Bis es zu einer Entscheidung kommt, wird Becker aber eine Zeit der Ungewissheit ertragen müssen. Für den Prozess sind bis zu drei Wochen angesetzt.

Hauptzeuge am Coronavirus erkrankt

Unklar war zunächst, ob der Prozess wie geplant ablaufen kann. Hintergrund ist, dass der wichtigste Zeuge der Anklage, Insolvenzverwalter Mark Ford, an Covid-19 erkrankt ist. Der Zeuge leide unter Kopfschmerzen, fühle sich benommen und müde, so die Staatsanwaltschaft.
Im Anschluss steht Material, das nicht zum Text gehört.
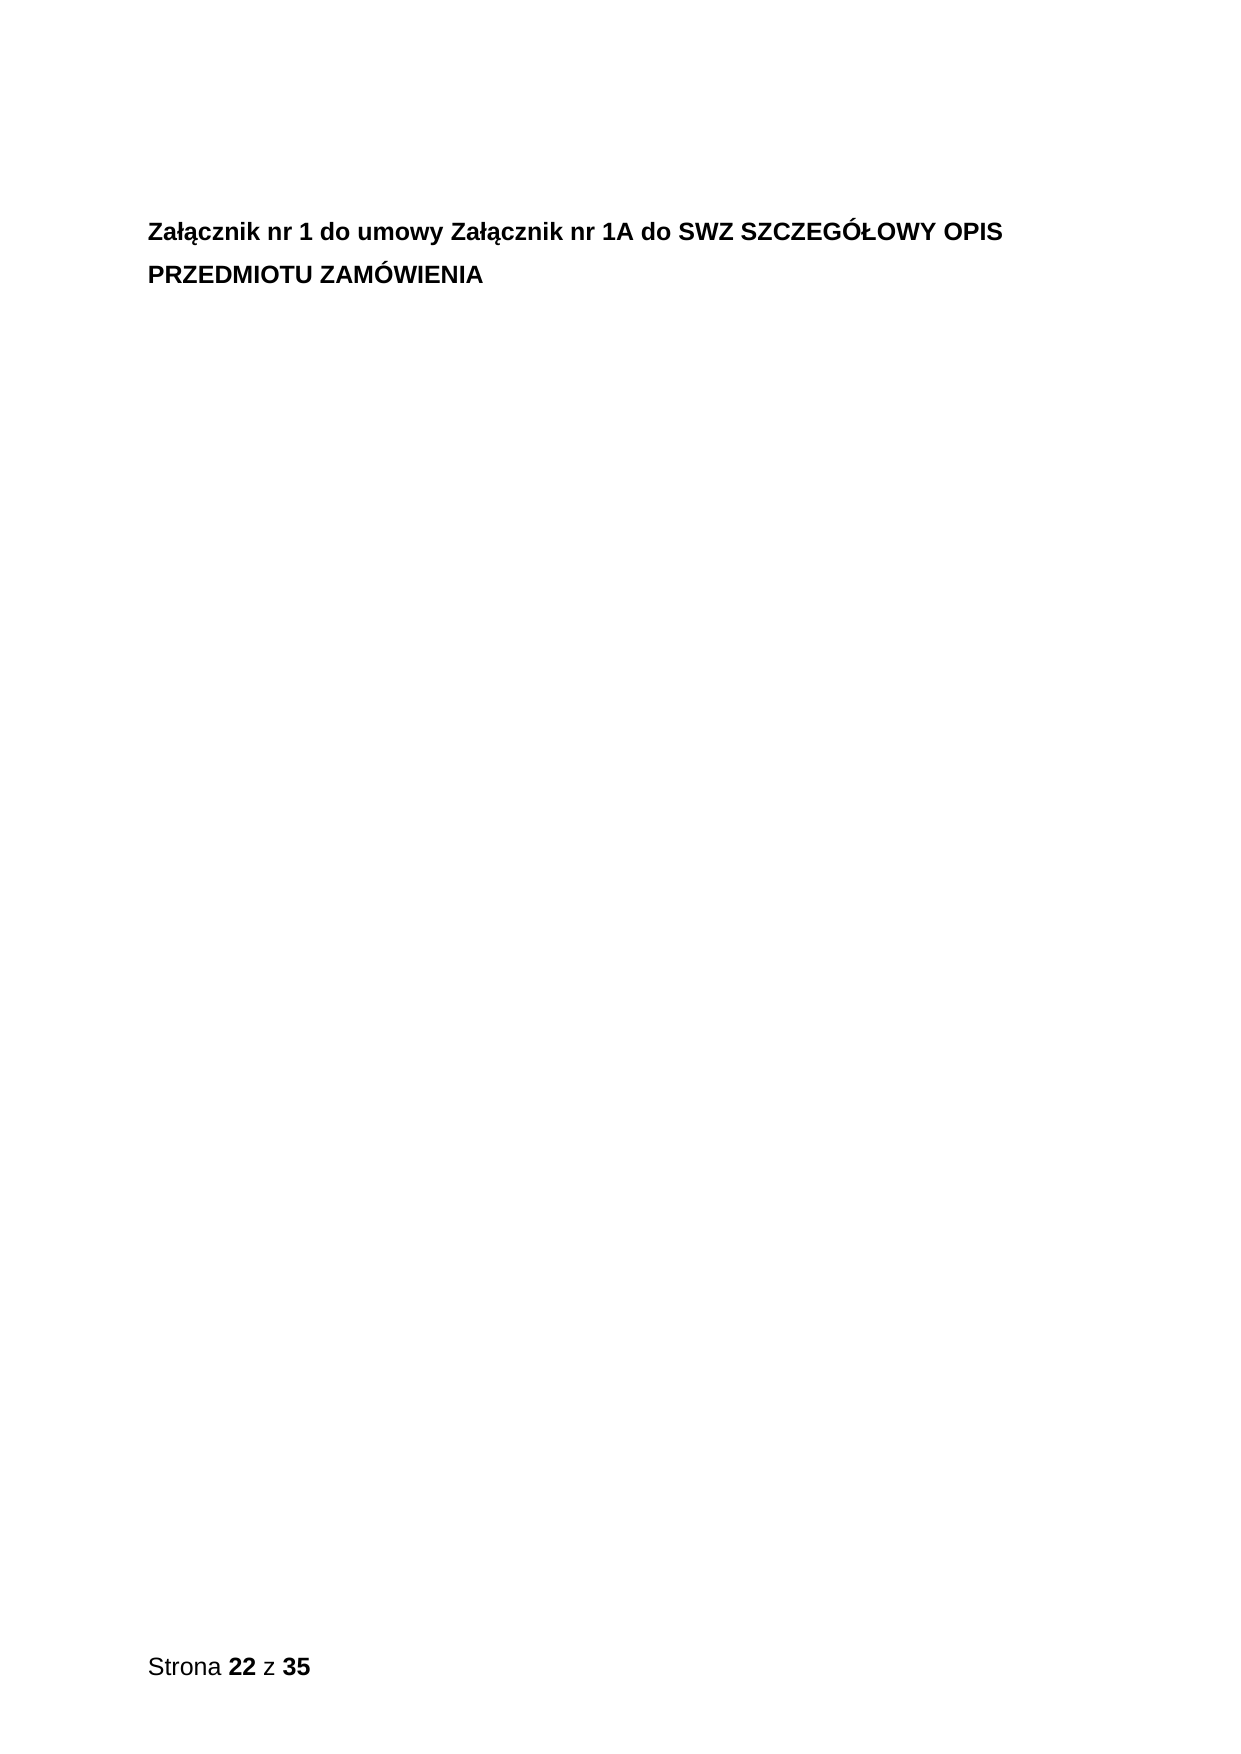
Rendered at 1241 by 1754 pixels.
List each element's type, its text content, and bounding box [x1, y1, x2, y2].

Die Verteidigung plädierte hingegen dafür, den Zeitplan beizubehalten. Dies, da nicht klar sei, wie lange es dauern werde, bis Ford vor Gericht auftreten könne. Das Gericht hatte sich deswegen bereits kurz nach Prozessbeginn zur Beratung zurückgezogen, aber zunächst keine Entscheidung verkündet. Das Verfahren wurde am Montag zunächst mit Ausführungen der Staatsanwaltschaft fortgesetzt.

Boris Becker war 2017 von einem Gericht in London für zahlungsunfähig erklärt worden. Obwohl eine Privatinsolvenz in England in der Regel innerhalb von zwölf Monaten abgeschlossen werden kann, dauert das Verfahren seitdem an. Verschiedene Auflagen gegen Becker wurden sogar auf eine Dauer von zwölf Jahren verlängert.